If you have been raised with Christ, seek the things that are above, where Christ is, seated at the right hand of God. Colossians 3:1
Living God, Judge of us all,
you have placed in our hands the wealth
we call our own:
through your Spirit give us wisdom,
that our possessions may not be a curse,
but a means of blessing in our lives.
Grant this through Jesus Christ our Lord,
who lives and reigns with you in the unity
of the Holy Spirit, one God, for ever and ever. Amen
- Hosea 11:1-11
- Psalm 107:1-9, 43
- Col 3:1-11
- Luke 12:13-21
- Isaiah 1:1, 10-20
- Psalm 50: 1-8, 23-24
- Heb 11:1-3, 8-16
- Luke 12:13-21
Eighth Sunday after Pentecost – Luke 12:13-21
The parable of the foolish rich man: “’You fool, this night your life will be demanded of you; and the things you have prepared, to whom will they belong?’”
Rabbis were often asked to arbitrate conflicts within families and communities. In today’s Gospel, Jesus has been approached to settle such an argument over an inheritance. Jesus responds not by taking sides but by addressing the greed that has brought both sides to near blows. He tells the parable of the rich man who, in the midst of his good fortune, loses his sense of what is really important. Possessions create the illusion that we can control our lives; the drive for gain makes us oblivious to the needs and dreams of others. The “foolish” rich man in today’s Gospel sadly discovers that wealth in the reign of God has nothing to do with stock portfolios, bank accounts or the social register.
We tend to live our lives believing that there will always be enough time to right our wrongs and to atone for our negligence and insensitivities to others – but, in fact, our days are numbered, death is an inevitability for all of us.
We are often as short-sighted as the rich farmer in today’s Gospel: we can become so self-centred and self-sufficient that we shut ourselves off from the seemingly simple aspects of life in which we find the love and presence of God. Faith is the constant awareness that life is not a destination in itself but a journey to God and that death is the final passageway.

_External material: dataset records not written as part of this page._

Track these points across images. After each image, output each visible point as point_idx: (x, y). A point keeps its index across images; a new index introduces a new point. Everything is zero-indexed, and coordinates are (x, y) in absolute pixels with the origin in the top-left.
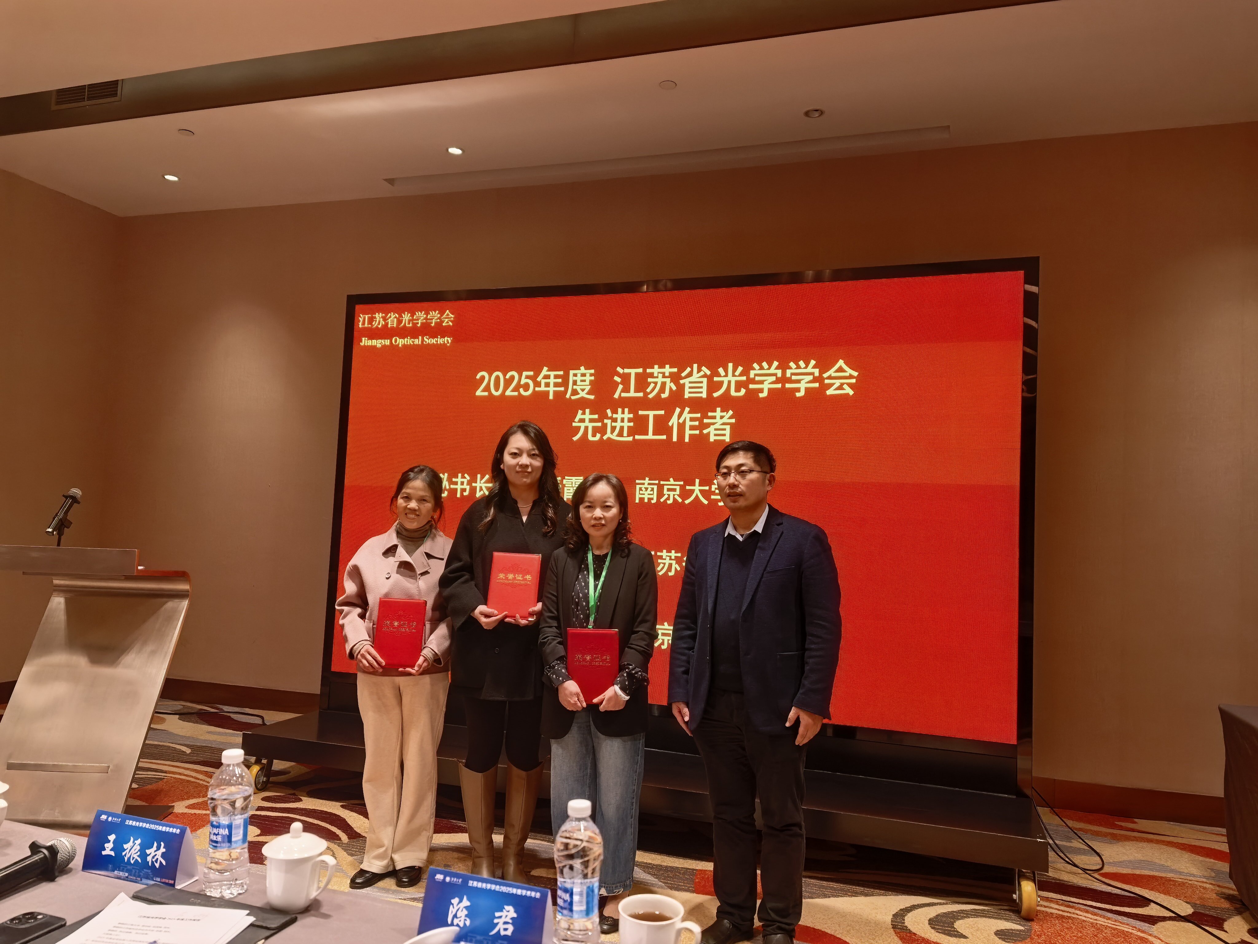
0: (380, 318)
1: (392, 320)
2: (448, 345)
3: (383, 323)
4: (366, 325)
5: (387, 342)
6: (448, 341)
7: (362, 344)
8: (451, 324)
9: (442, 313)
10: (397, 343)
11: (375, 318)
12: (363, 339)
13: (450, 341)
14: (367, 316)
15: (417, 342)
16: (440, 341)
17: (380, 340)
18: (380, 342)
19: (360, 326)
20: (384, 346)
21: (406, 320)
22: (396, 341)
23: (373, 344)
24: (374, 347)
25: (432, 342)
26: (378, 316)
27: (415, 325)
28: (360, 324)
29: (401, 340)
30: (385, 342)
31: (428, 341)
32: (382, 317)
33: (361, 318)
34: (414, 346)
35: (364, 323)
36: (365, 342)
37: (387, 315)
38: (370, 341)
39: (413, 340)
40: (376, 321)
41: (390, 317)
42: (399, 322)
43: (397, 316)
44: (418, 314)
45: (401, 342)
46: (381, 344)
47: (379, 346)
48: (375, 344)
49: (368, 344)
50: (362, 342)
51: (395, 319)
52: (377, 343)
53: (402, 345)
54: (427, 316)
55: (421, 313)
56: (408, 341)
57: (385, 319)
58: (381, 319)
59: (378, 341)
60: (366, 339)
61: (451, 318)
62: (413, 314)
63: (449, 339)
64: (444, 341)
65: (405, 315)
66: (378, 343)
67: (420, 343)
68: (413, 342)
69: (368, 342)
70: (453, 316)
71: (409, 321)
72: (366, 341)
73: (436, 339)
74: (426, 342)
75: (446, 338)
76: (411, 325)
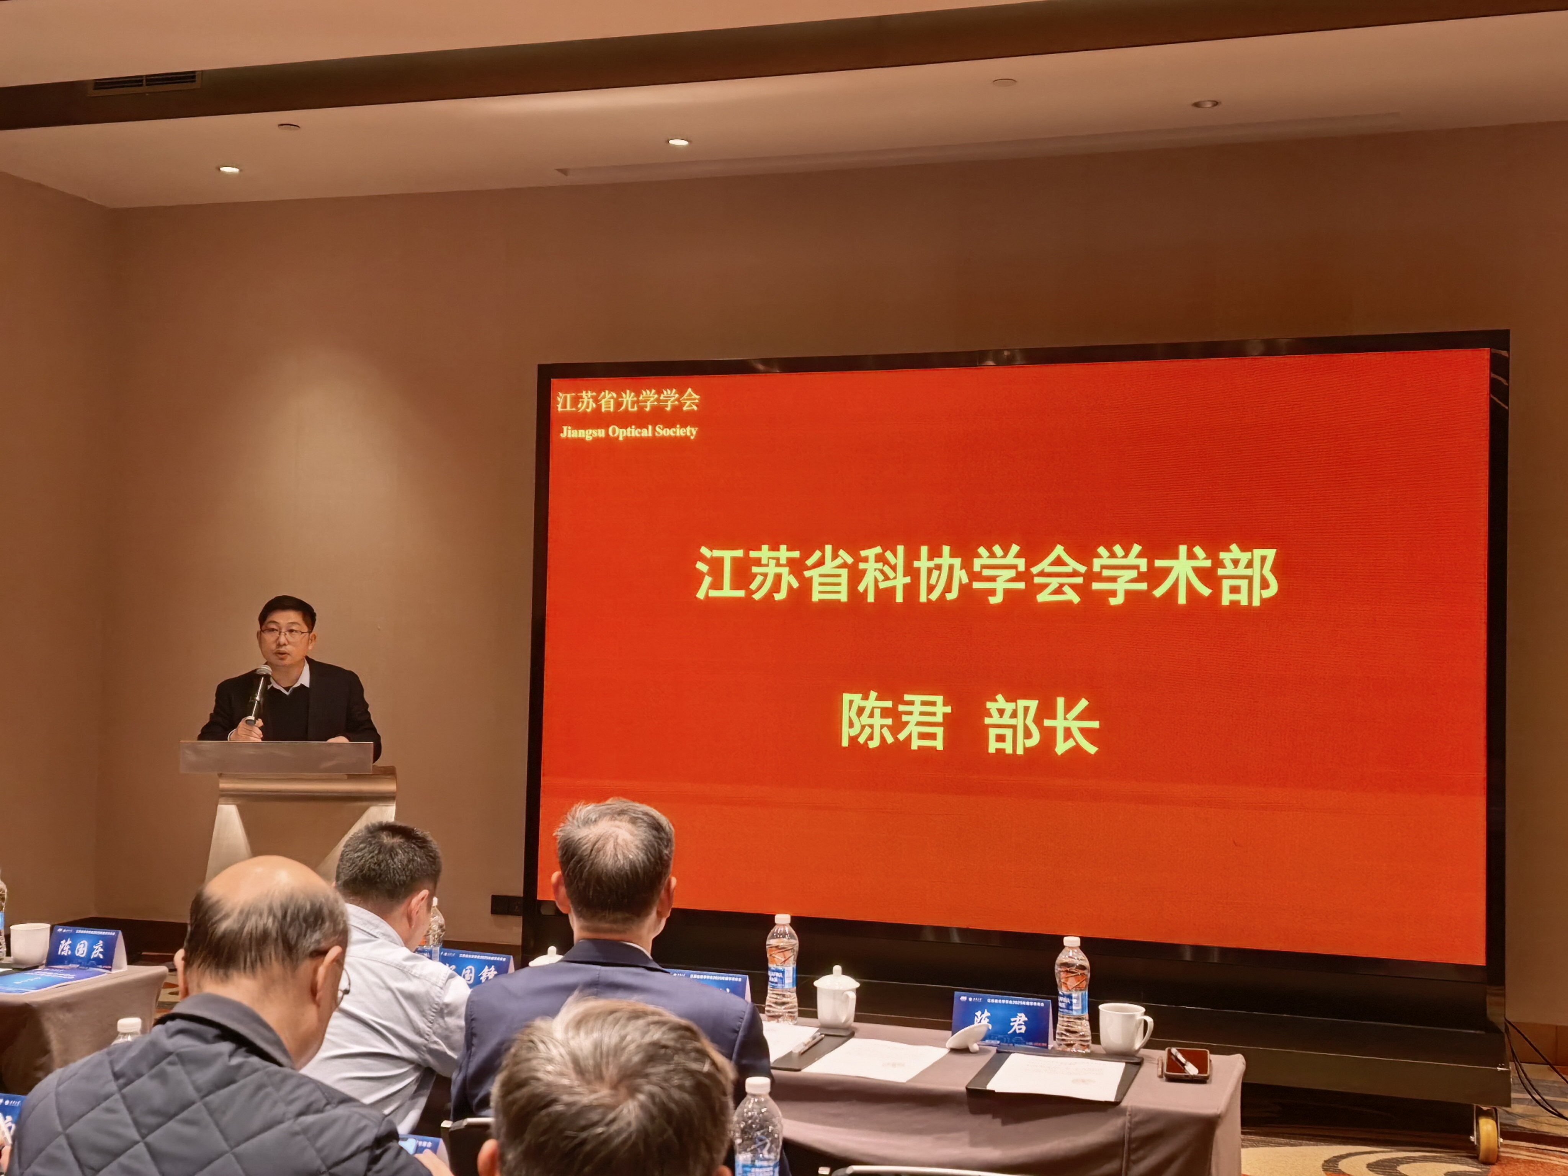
0: (589, 398)
1: (608, 400)
2: (692, 438)
3: (594, 405)
4: (568, 408)
5: (601, 433)
6: (691, 432)
7: (563, 435)
8: (695, 408)
9: (681, 392)
10: (616, 435)
11: (581, 397)
12: (565, 428)
13: (694, 433)
14: (568, 396)
15: (647, 433)
16: (680, 432)
17: (591, 431)
18: (590, 433)
19: (560, 409)
20: (597, 440)
21: (627, 401)
22: (614, 432)
23: (580, 436)
24: (582, 440)
25: (668, 434)
26: (587, 396)
27: (641, 408)
28: (559, 406)
29: (621, 430)
30: (597, 432)
31: (663, 432)
32: (592, 397)
33: (561, 398)
34: (641, 440)
35: (564, 406)
36: (569, 433)
37: (598, 395)
38: (576, 431)
39: (639, 430)
40: (583, 402)
41: (604, 397)
42: (618, 404)
43: (615, 395)
44: (645, 394)
45: (621, 433)
46: (591, 435)
47: (589, 438)
48: (584, 436)
49: (573, 436)
50: (563, 433)
51: (612, 401)
52: (585, 434)
53: (623, 437)
54: (660, 396)
55: (651, 391)
56: (633, 432)
57: (596, 400)
58: (591, 400)
59: (587, 431)
60: (570, 428)
61: (695, 399)
62: (638, 394)
63: (693, 429)
64: (686, 433)
65: (626, 393)
66: (588, 434)
67: (650, 435)
68: (640, 433)
69: (572, 433)
70: (697, 397)
71: (633, 403)
72: (569, 431)
73: (674, 430)
74: (659, 433)
75: (688, 428)
76: (636, 409)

Our lives are not about amassing fortunes or achieving great celebrity – our lives are about finding and embracing selfless and affirming love, about discovering how to love one another as God loves us: totally and completely, without condition nor limit. Today’s Gospel is more than an indictment of wanton consumerism; it’s a challenge to consider how we use things, the value we place on “stuff.” Jesus calls us to take an inventory of our lives and the things that “clutter” them and refocus on the treasures of God: compassion, mercy, forgiveness, peace.